We’re at that time of the year when Best Of lists are being put together, and everyone expects to see carefully curated, well-researched, numbered lists of the cream of whatever crop is being discussed: books, music, TV shows, music, whatever. In theory, it’s something that I’m currently doing for comics, for THR, but there’s just one problem: I can’t really remember what happened this year, as opposed to last, or even next year. My personal Best of 2020 feels more like a Best of Something Close To 2020 But Really, What Is Time If You Think About It, Anyway, No, Really Think About It?
This isn’t a new thing; the fact that I discover work months after its release — and am lucky enough to read other things far ahead of when it arrives in stores — means that I’m always struggling a little with the timeframes of my Best Of lists. (This is the first year in… at least the last three or four, where I only have to create one list instead of two, now that I’m not writing for Wired anymore. I think I’m grateful for that, but I’m not too sure.) But it’s a problem exacerbated by COVID making my sense of time particularly screwy this year, without doubt.

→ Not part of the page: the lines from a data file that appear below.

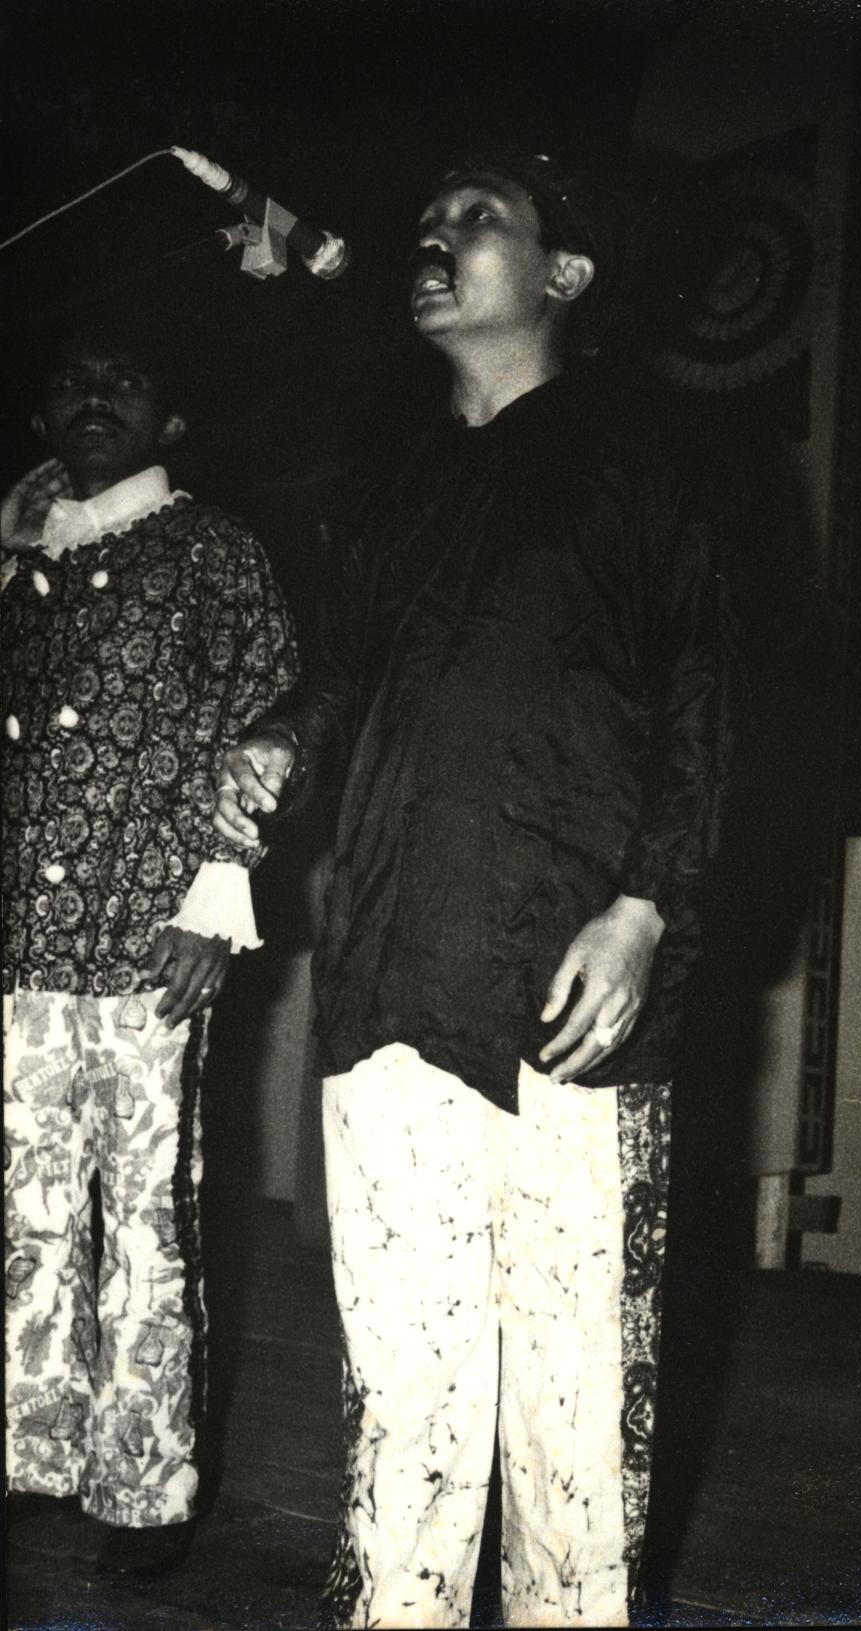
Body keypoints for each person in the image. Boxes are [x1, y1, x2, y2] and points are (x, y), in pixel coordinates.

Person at [215, 152, 732, 1629]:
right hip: (387, 980)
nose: (433, 236)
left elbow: (703, 701)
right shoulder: (394, 481)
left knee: (574, 1423)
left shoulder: (650, 459)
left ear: (565, 274)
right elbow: (345, 675)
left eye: (477, 218)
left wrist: (644, 907)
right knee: (404, 1407)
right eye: (426, 218)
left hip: (570, 1002)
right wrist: (283, 740)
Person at [2, 318, 299, 1577]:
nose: (94, 396)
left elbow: (272, 712)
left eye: (124, 381)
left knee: (143, 1217)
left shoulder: (213, 547)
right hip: (20, 940)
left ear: (171, 420)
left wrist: (219, 892)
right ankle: (32, 1452)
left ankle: (144, 1484)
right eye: (71, 381)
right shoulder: (21, 561)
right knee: (24, 1205)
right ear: (37, 421)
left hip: (152, 938)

The pandemic has skewed my thinking along the Best Of lines in other, less obvious, ways, as well. It meant no comic conventions, which has left me unexposed to work that I would’ve discovered there, as well as robbed me of conversations that almost always sway my opinions and get me to try things I wouldn’t otherwise. The lack of any true 2020 “buzz book” is almost certainly down to the absence of comic conventions to help build consensus, I’m sure.
And so, here I am, passively — well, perhaps a little more active than that — trying to remember what came out when, and whether they deserve to be placed in the plastic pantheon that is a Best Of list, while also missing the shows I didn’t attend, and the conversations I didn’t have. It feels very 2020, if nothing else.